China will assist the African Union in building its own centers for disease control and prevention, a move that is expected to greatly increase African nations’ capacity to fight infectious diseases.
“We are very likely to help African countries build several CDCs,” said Wang Liji, vice-director for international cooperation at the National Health and Family Planning Commission.
The African Union proposed building its own centers following the Ebola epidemic, which caused about 10,000 deaths in several West African countries after last year’s outbreak, he said.
Wang made the remarks on March 24 following an awards ceremony recognizing 10 Chinese doctors and nurses who were sent by the government to other developing countries to provide medical assistance in the past few years.
China has provided $120 million in assistance to African regions hit by Ebola and sent about 1,000 medical experts to help fight the deadly disease.
China will continue to support African countries in building health systems, intensifying health and medical training and supporting the African Union’s effort to build disease control centers, said Cui Li, vice-minister in charge of the commission, during a two-day international academic conference on the Ebola virus that concluded on March 24 in Beijing.
Wang, the commission vice-director, said many African countries lack CDCs and public health workers, which means they have limited ability to diagnose or control major infectious diseases.
“For them to build CDCs, it’s almost like starting from scratch.

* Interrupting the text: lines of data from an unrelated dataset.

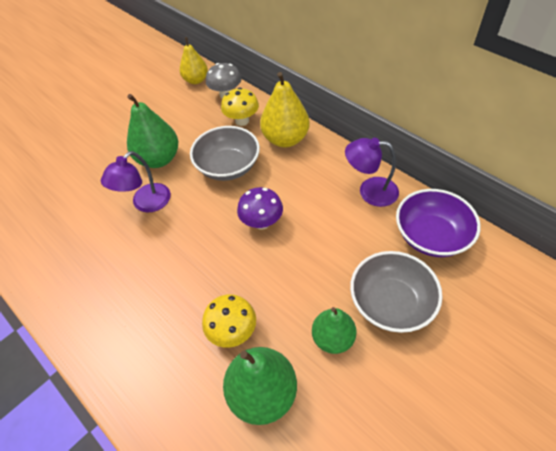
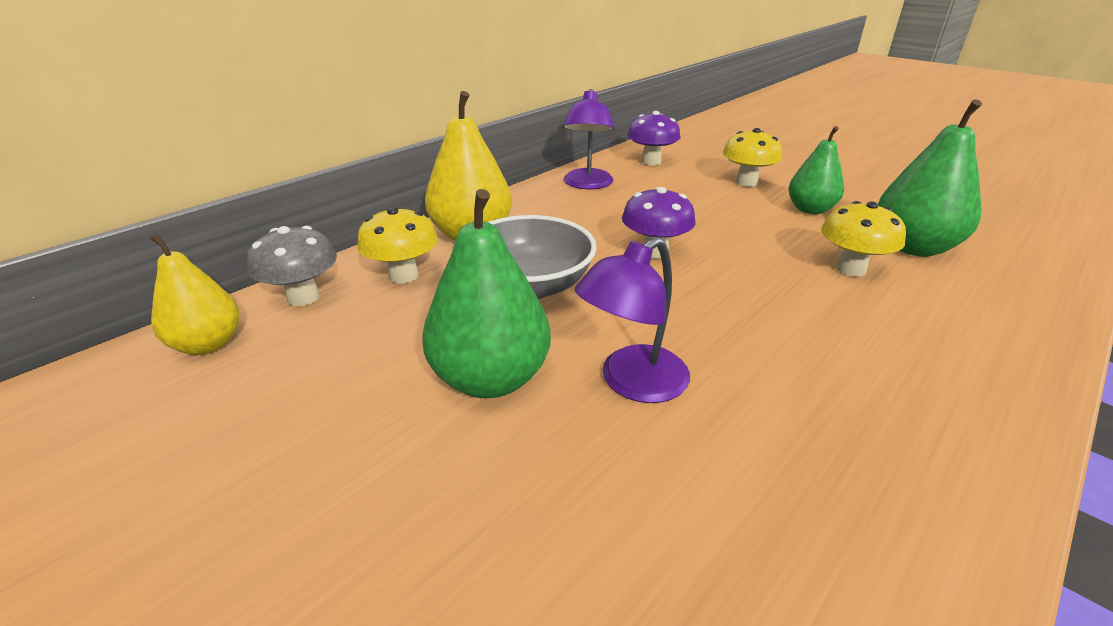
camera: 95 degrees left, 20 degrees down
(146, 203) = (632, 383): purple lamp -> purple lamp turned 105 degrees clockwise
(390, 303) = (746, 182): grey bowl -> yellow mushroom
(431, 236) = (651, 161): purple bowl -> purple mushroom

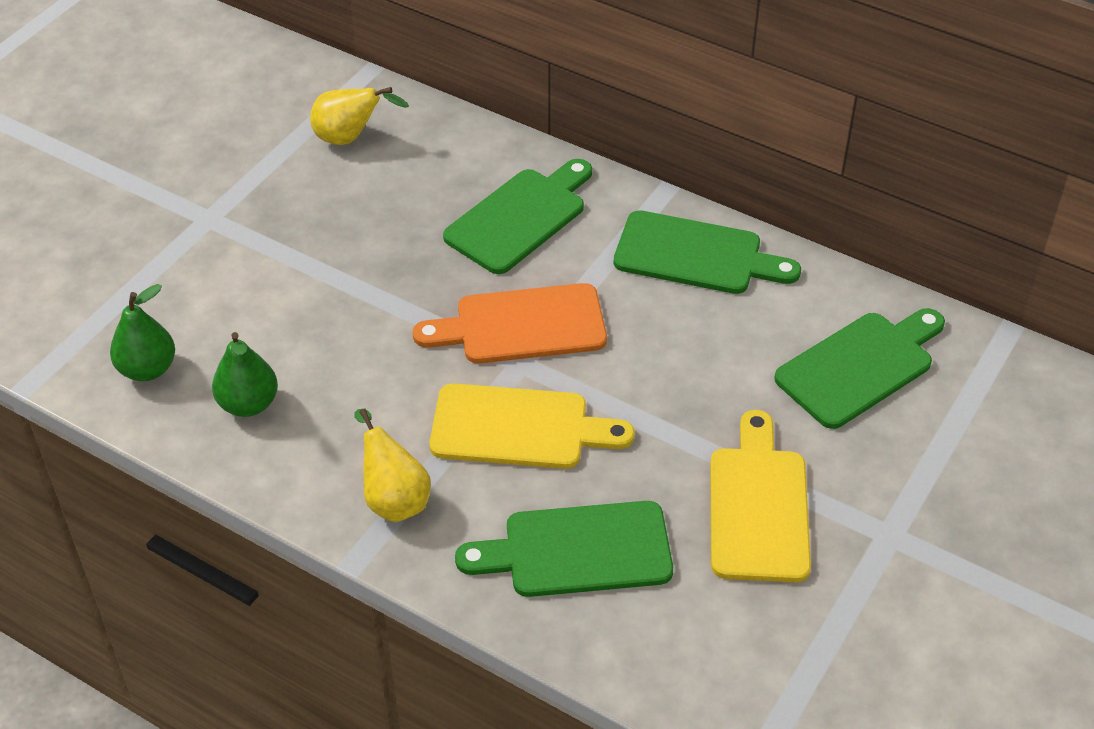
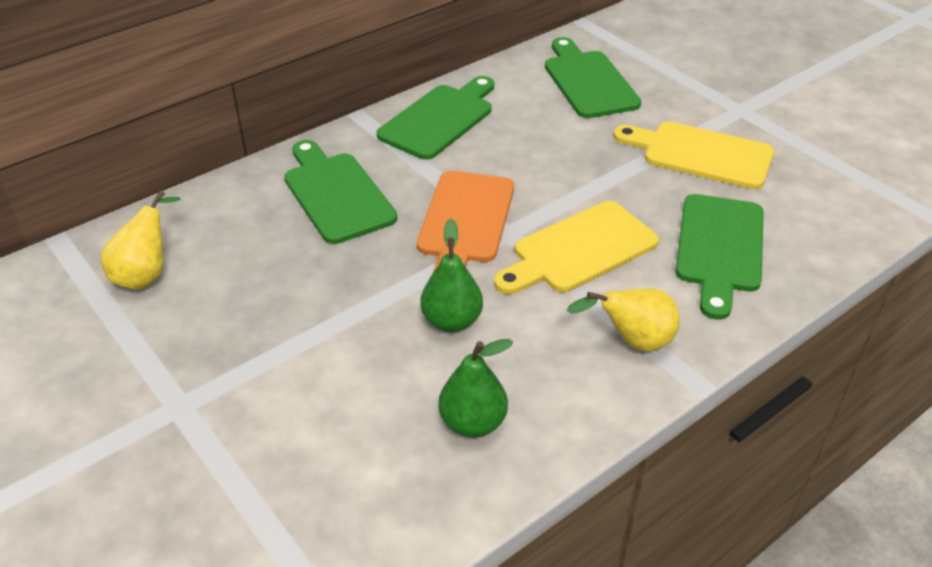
camera: 70 degrees left, 5 degrees down
(147, 369) = (380, 501): green pear -> green pear (452, 321)
(518, 428) = (579, 250): yellow cutting board -> yellow cutting board turned 150 degrees counterclockwise

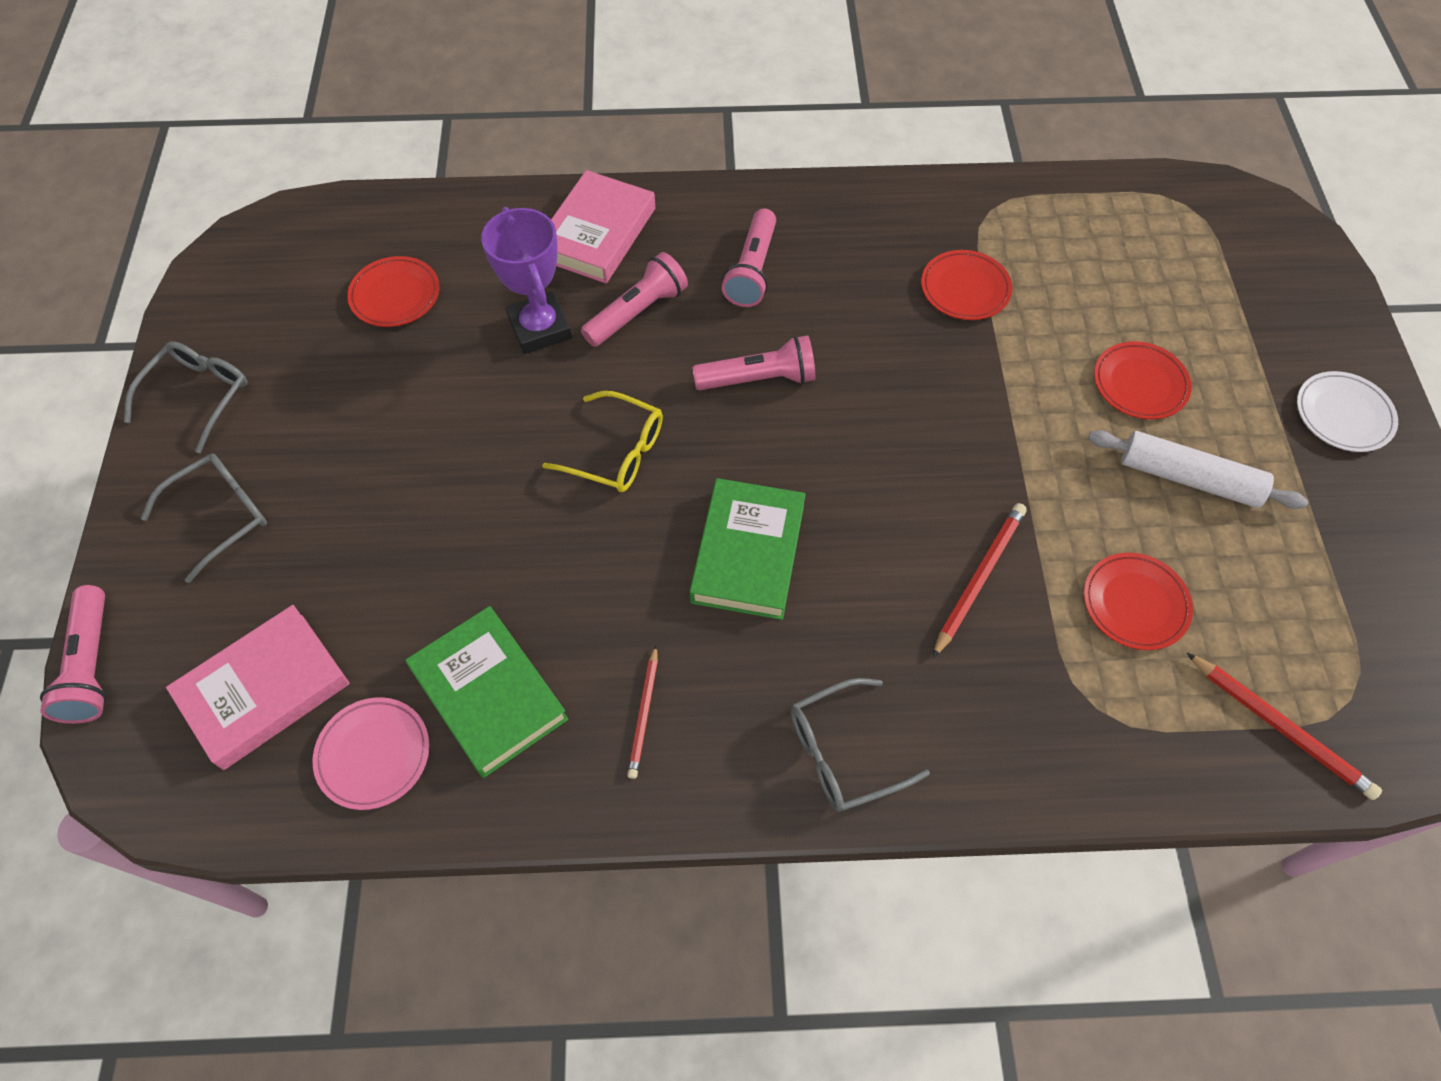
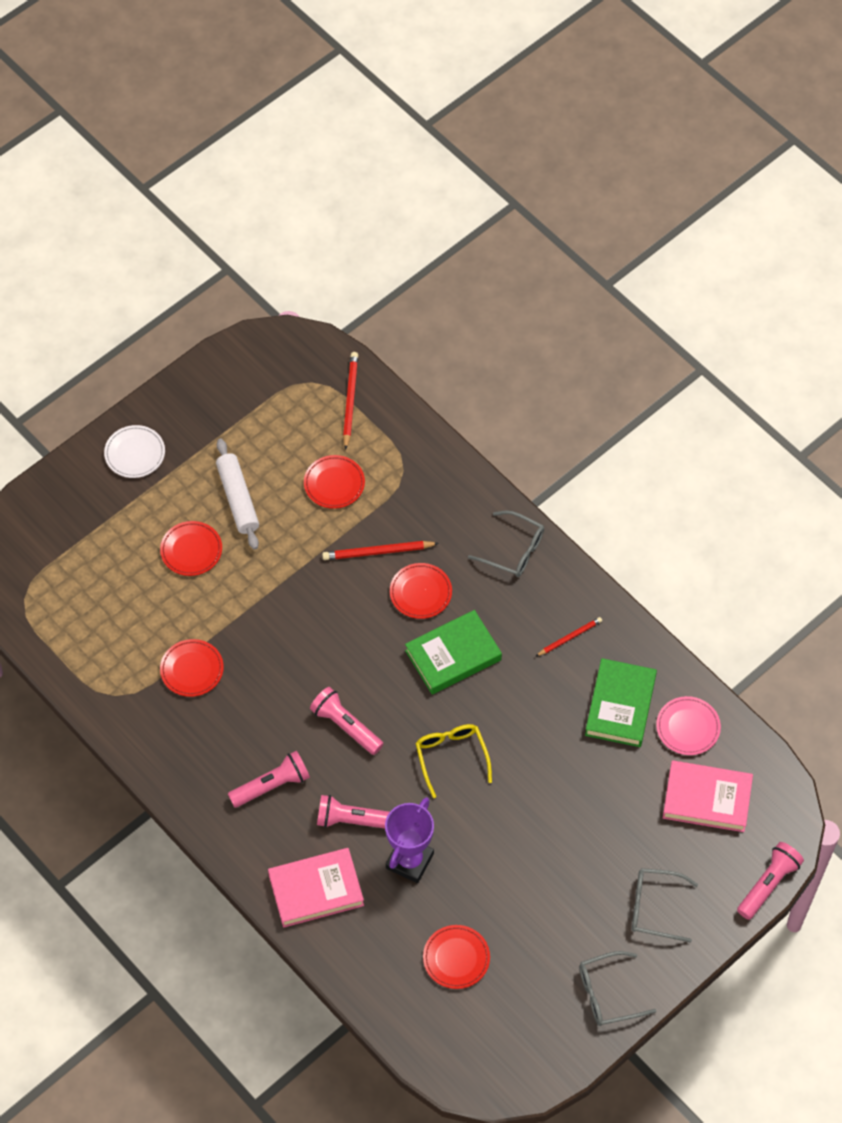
camera: 130 degrees left, 0 degrees up
(873, 583) = (420, 593): none -> red plate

Huge challenges lie ahead,” he said. “It needs a huge amount of capital, and a lot of time.”
Some other countries have also pledged support to Africa in building such centers, including the United States, Wang said.
According to Lu Hongzhou, a professor at the Shanghai Public Health Clinical Center, the lack of CDCs and public health workers was a major reason for the seriousness of the Ebola epidemic last year in some African countries.
“In Sierra Leone, for example, there is not a single center for disease control and prevention,” said Lu, who stayed in the country for two months last year. He was a member of a medical team sent by the Chinese government to Sierra Leone to help the country cope with Ebola in November and December.
The commission’s Wang said that in addition to helping African countries build centers for disease control and prevention, China will devote more resources to cultivating health and medical talent, as many African countries are in dire need.